Question

Explain why the value of the heat of neutralization of strong acids by the strong base is constant?

Answer 1

Because it's really the same reaction. It's just clevetly disguised. See below for how to see through the disguise.

Explanation:

This is an example of net ionic equations. When there are ions in solution, it is often individual ions that react rather than the substances you originally dissolved.

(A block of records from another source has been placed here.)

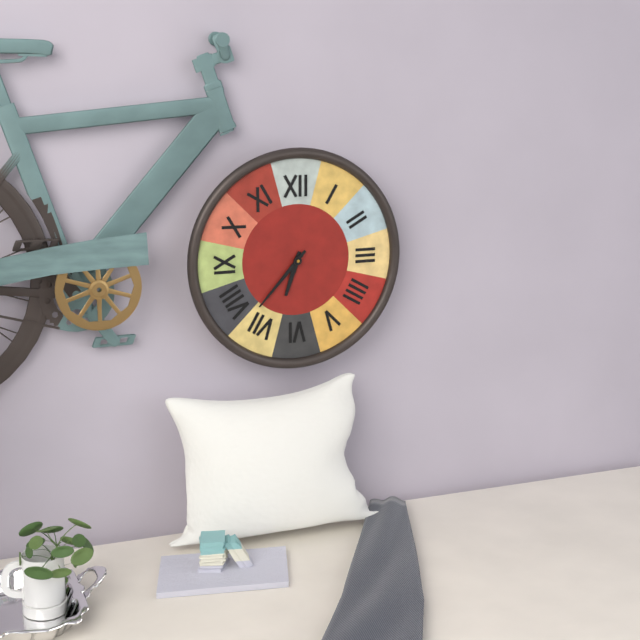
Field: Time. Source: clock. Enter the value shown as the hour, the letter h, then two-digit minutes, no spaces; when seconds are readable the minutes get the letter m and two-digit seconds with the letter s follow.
6h37
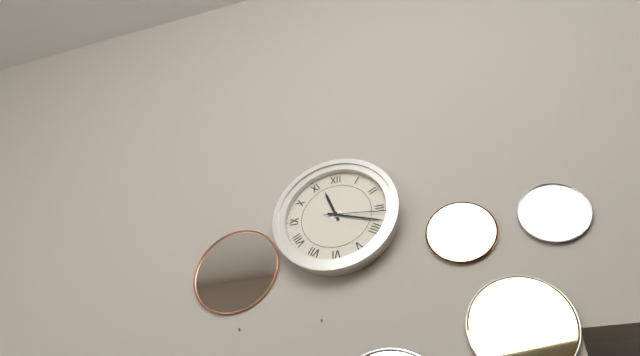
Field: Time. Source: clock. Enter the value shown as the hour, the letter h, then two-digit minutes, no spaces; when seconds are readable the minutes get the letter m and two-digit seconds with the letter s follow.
11h18m16s
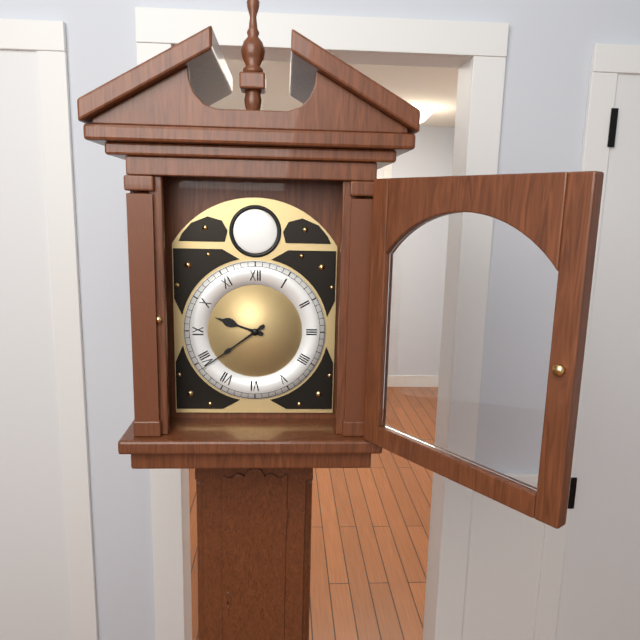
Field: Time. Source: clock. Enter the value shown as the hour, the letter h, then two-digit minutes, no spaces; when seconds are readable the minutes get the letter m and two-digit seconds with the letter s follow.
9h39
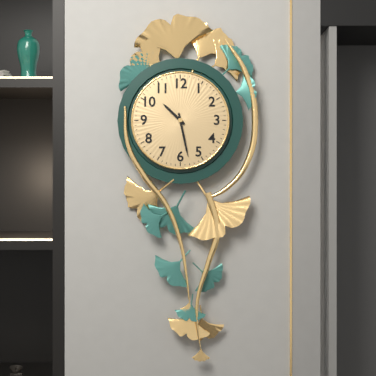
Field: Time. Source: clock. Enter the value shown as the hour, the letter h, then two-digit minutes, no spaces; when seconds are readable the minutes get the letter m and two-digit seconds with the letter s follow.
10h28
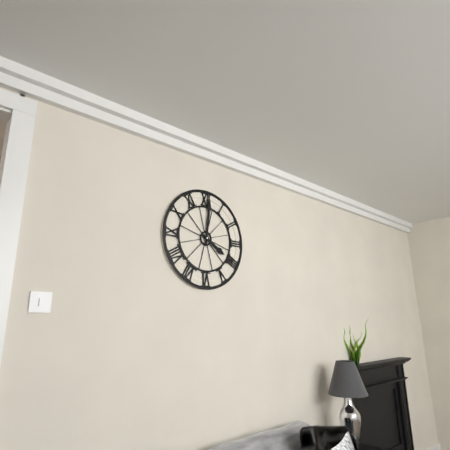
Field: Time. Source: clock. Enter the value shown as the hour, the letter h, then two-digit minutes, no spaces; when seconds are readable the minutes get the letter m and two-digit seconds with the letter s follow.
4h01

Let us compare two neutralization reactions with strong acids and strong bases. Remember that strong acids and bases are completely dissociated into ions, and so are the salts they form.

Reaction 1:

`color(red)("HCl"+"NaOH"\rightarrow "NaCl"+"H"_2"O")`

Reaction 2:

`color(blue)("HNO"_3+"KOH"\rightarrow "KNO"_3+"H"_2"O")`

The strong acids and bases are dissociated into ions and so are the salts, so we should really render the equations in terms of ions:

`color(red)("H"^+(aq)+"Cl"^{-}(aq)+"Na"^+(aq)+"OH"^{-}(aq)\rightarrow "Na"^+(aq)+"Cl"^{-}(aq)+"H"_2"O")`

`color(blue)("H"^+(aq)+"NO"_3^{-}(aq)+"K"^+(aq)+"OH"^{-}(aq)\rightarrow "K"^+(aq)+"NO"_3^{-}(aq)+"H"_2"O")`

In the first reaction rendered in red, note that the sodium and chloride ions are the same on both sides; they are "spectators" that do not really react. Only the aqueous hydrogen and hydroxide ions, formed when the strong acid and base dissociated, really react. So we cancel out the spectator ions and are left with the real neutralization reaction:

`color(red)("H"^+(aq)+"OH"^{-}(aq)\rightarrow "H"_2"O")`

The same thing happens with the second reaction. The potassium and nitrate ions are spectators and canceling them out gives:

`color(blue)("H"^+(aq)+"OH"^{-}(aq)\rightarrow "H"_2"O")`

Both reactions are now the same in terms of the ions that really react; they both have the same net ionic equation. So they have the same heat of reaction.